Finding a way forwards for museums
New understanding of the role of the museum must be developed for it to survive. The notion of the ‘user as curator’ is impacting greatly on the ways that museums manage their collections, and the implications must be explored further.
Despite the current scattergun approach, motivations can be identified. A more structured approach, aligned with collections care as well as engagement aims of museums, to sourcing and then accessioning new user generated content, must be developed, to develop in richer knowledge about collections. Traditional methods for evaluating audience experiences of collections relies predominately on the review of cognitive experiences through exhibitions.

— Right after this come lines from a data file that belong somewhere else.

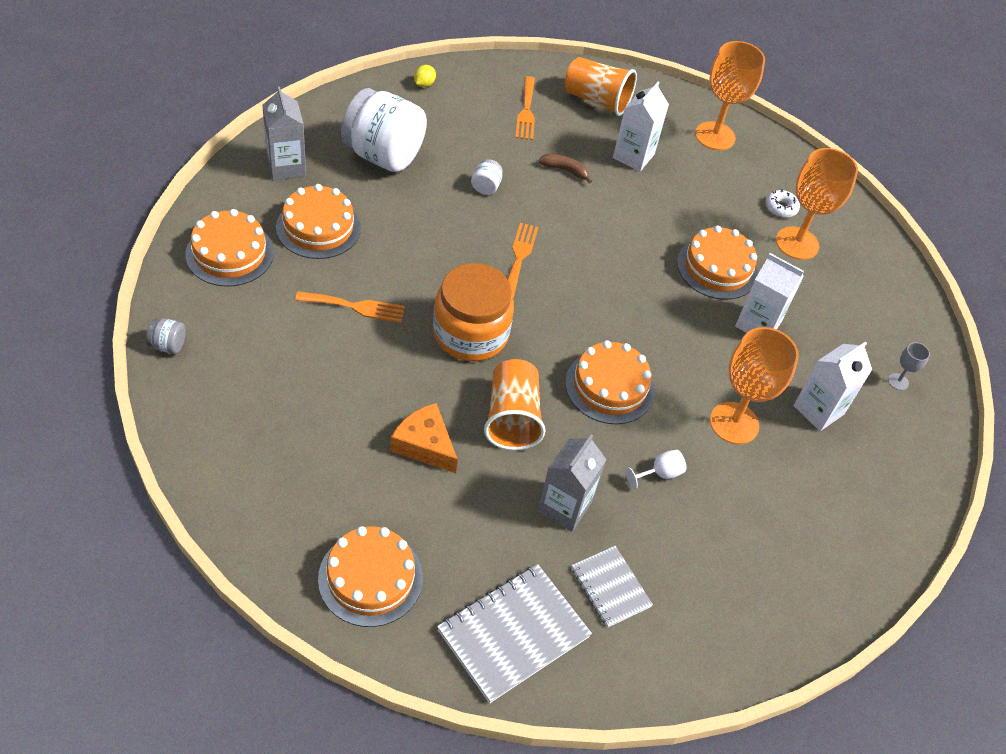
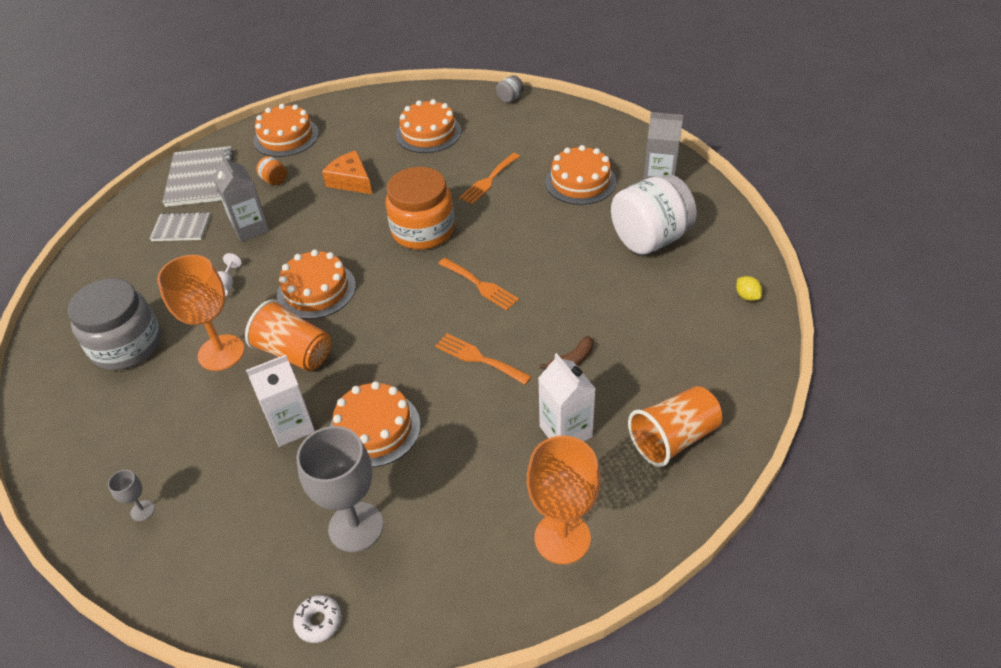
camera: 130 degrees right, 5 degrees down
(229, 253) = (577, 135): orange cake -> orange cake (428, 133)
(424, 444) = (351, 181): orange cheese -> orange cheese turned 120 degrees counterclockwise
(468, 534) = (275, 180): none -> orange jar
(486, 187) = (577, 293): white jar -> none
(512, 417) = (336, 227): orange cup -> orange cup (294, 353)
(526, 111) = (675, 364): orange fork -> orange fork (478, 358)
(781, 207) = (413, 543): white donut -> white donut (319, 621)
(787, 515) = (127, 345): none -> grey jar
(797, 243) = (356, 527): orange goblet -> grey goblet
(818, 410) = (178, 421): white carton -> none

An analysis of usual methods for evaluating engagement, such as visitor comments, surveys during visits, and videos of visits will result in improved mechanisms for understanding audience behaviours.
Sociocultural theory can contribute to better understanding how individuals and groups experience collections. However, prioritising cognitive over social aspects of the experience with the collection, impacts on the strategic engagement decisions that are made by museums. To understand experiences with collections that happen through the Web, do museums need to readjust the theoretical methodologies for measuring engagement?

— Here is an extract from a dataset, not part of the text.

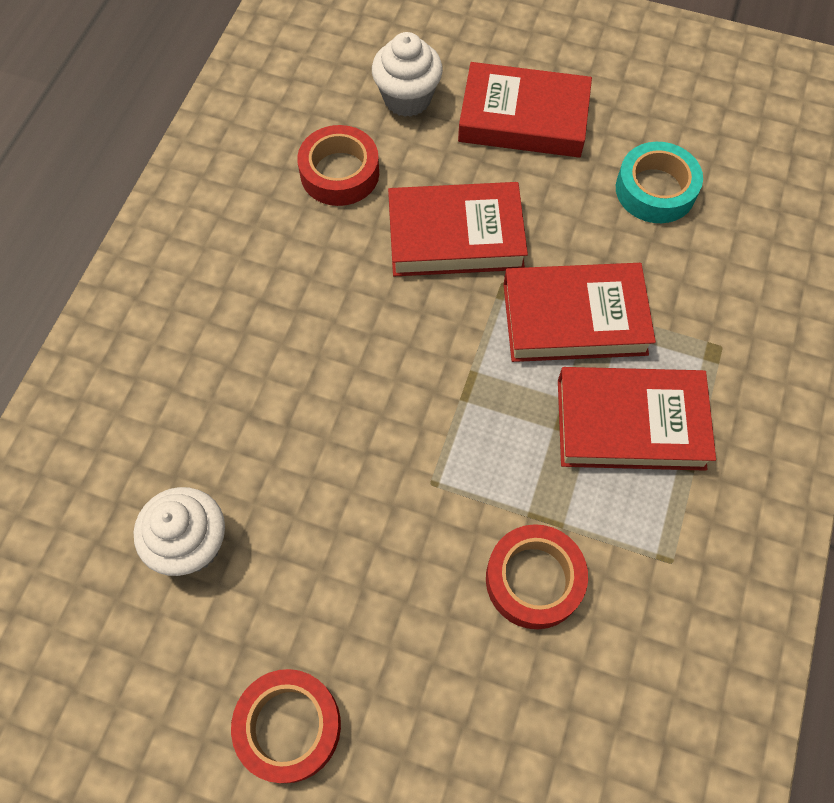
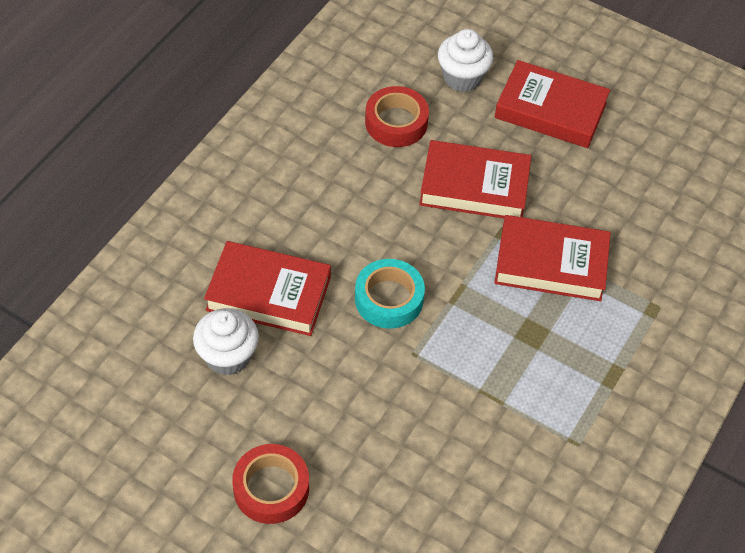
camera: 10 degrees right, 10 degrees down
(534, 579) = (472, 434): red tape -> none
(630, 423) = (573, 345): red book -> red book (268, 293)
(655, 190) = (641, 184): turquoise tape -> turquoise tape (389, 299)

The extent to which Actor Network Theory can contribute to understanding the impact of the Web on collections must be explored. Emerging archaeological theory examining the makeup of networks from a non-representational perspective could provide alternative models for understanding the limitations of ANT for social media adoption analysis. The process of adopting social media could prove to be more useful for strategic approaches than the construction and examination of networking through content analysis. ANT uses interactions to observe reality (defined as the effects of the networks). ANT methodology does not take into account user motivations, unlike the approach of action research, favoured by the museums sector.
In the museums sector emphasis is on user need analysis for development identification. New approaches in museums curation to merging knowledge creation with knowledge receiving can contribute to analysing the Web-based producer-consumer relationship. In the museums sector, the user determines the effects; simplification and punctualization are not possible. Individual and community-driven motivations for technology adoption must be incorporated into research of the Web.

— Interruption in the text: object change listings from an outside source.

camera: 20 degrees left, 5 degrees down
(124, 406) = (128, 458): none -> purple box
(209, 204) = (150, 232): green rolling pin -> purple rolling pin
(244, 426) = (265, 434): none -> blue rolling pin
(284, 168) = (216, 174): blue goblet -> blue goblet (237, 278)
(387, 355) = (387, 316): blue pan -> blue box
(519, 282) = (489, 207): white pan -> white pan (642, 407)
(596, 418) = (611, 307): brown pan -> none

Collections held in museums contribute to the construction of identity. The Web offers a platform for the restaging of identity in many arenas. Museums must make better use of the Web in order to participate in the large-scale management of identity online; if that is indeed the museum’s purpose. This research will explore how far the use of learning theory’s constructivism (popular with visitor studies) can identify individuals’ engagement with collections when it occurs online.
This research will explore how museums and service users can work together using the Web to improve collections data provisions. With a focus on how advice can be formulated using exemplar pilots to help museums to better use the Web to improve service provisions.
Using social web mechanisms, a series of museums and community-based pilot studies will investigate how the impacts of collections can be identified and strategically aligned to the purpose of the museum within society. Resulting frameworks will be applicable across the third sector, with anticipated use within galleries, libraries, and archives, as well as other charitable organisations.